Don't blame me! It wasn't me who coerced him to eat something repulsive that I, myself, wouldn't and couldn't get myself to eat, even if I get drunk. I must admit though, that I had it once maybe 20 years ago. I don't know why but my dear mother forced me to eat it. She probably believed it was good for me. I swallowed it fast so I don't hear the 'crunch' and almost choked for doing my best to get it over with!
Duck egg, or balut as locally known in the Philippines, is high in protein thus believed to boost energy more than any commercially available energy food or drink. To other locals, if not most, balut is considered as an aphrodisiac which most likely the reason why it is one of Filipinos' favorite foods. Not mine! I'm just too queasy to munch such a delicacy.
Balut is an incubated egg with developed embryo of approximately 19 days at which time, boiled for consumers.
This Filipino delicacy is usually sold at night time, by street vendors walking around the neighborhood shouting, "Balut! Baluuut!" Other balut vendors station themselves at one street corner, which I did twenty years ago to help my family make ends meet. Surprised? Oh well, I wasn't born a princess. Anyhow, I remember that my basketful of balut sold fast each night therefore I never went home very late. So, somehow I should be thankful to balut huh!
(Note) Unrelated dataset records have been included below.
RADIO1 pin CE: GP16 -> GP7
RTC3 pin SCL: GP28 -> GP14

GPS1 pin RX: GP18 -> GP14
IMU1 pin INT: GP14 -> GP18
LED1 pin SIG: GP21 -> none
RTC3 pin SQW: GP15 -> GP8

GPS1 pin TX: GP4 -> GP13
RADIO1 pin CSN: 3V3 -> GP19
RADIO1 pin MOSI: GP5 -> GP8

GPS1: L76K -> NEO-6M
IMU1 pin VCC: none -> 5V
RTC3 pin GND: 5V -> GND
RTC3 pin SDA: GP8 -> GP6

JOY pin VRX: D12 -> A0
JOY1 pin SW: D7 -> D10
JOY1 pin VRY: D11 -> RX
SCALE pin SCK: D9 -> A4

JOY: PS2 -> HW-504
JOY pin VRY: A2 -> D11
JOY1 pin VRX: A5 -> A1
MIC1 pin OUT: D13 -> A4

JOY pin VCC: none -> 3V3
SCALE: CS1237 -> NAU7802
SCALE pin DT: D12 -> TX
|Don't expect to find a Filipina beauty selling balut!|
Here's a tip for those who are fearless to try balut: start with "balut sa puti" (duck egg in white). Why choose "balut sa puti"? Because it is incubated less than 19 days, roughly 16 days, which means the chick is not fully developed yet. Hence, no visible beak, feather, or claws.
It turns out that Seamus is not the first non-Filipino to try balut. There are many others before him and maybe more after this? Filipinos say you are coward if you don't eat balut. So when you get the chance, have a mouthful of balut.